Copy out each line of the data holding "Student".
Segment Start: LISTED ENTRIES
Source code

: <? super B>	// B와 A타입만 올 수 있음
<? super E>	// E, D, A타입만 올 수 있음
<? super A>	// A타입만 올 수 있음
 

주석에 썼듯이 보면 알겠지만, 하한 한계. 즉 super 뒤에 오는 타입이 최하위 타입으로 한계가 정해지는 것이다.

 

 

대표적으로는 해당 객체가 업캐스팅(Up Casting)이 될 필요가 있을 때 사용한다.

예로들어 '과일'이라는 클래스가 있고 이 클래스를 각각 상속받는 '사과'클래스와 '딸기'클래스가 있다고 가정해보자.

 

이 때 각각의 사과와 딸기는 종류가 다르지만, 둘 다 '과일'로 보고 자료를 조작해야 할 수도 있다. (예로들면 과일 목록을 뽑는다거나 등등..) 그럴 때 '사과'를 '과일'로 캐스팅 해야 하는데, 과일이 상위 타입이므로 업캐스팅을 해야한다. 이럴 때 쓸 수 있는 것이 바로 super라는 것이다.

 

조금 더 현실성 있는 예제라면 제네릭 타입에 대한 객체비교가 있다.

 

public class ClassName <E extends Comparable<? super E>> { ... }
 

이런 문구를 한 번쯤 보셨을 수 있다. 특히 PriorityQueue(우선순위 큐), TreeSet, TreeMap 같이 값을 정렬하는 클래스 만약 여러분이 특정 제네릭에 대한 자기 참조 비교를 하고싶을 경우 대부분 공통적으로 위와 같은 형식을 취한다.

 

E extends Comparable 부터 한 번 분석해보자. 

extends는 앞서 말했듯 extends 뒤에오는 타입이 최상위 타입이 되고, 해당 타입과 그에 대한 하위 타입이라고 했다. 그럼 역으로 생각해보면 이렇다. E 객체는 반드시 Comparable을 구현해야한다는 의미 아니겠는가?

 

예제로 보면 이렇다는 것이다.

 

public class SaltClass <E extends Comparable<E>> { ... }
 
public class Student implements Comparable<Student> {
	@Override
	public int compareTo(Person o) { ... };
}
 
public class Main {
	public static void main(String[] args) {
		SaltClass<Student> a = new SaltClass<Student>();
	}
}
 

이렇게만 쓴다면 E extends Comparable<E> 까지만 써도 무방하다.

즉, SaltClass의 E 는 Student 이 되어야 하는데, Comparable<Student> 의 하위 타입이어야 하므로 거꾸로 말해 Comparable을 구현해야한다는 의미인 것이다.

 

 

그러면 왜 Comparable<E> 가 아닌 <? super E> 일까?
Segment End: LISTED ENTRIES
= RESPONSE TO THIS EXERCISE =
public class Student implements Comparable<Student> {
		SaltClass<Student> a = new SaltClass<Student>();
즉, SaltClass의 E 는 Student 이 되어야 하는데, Comparable<Student> 의 하위 타입이어야 하므로 거꾸로 말해 Comparable을 구현해야한다는 의미인 것이다.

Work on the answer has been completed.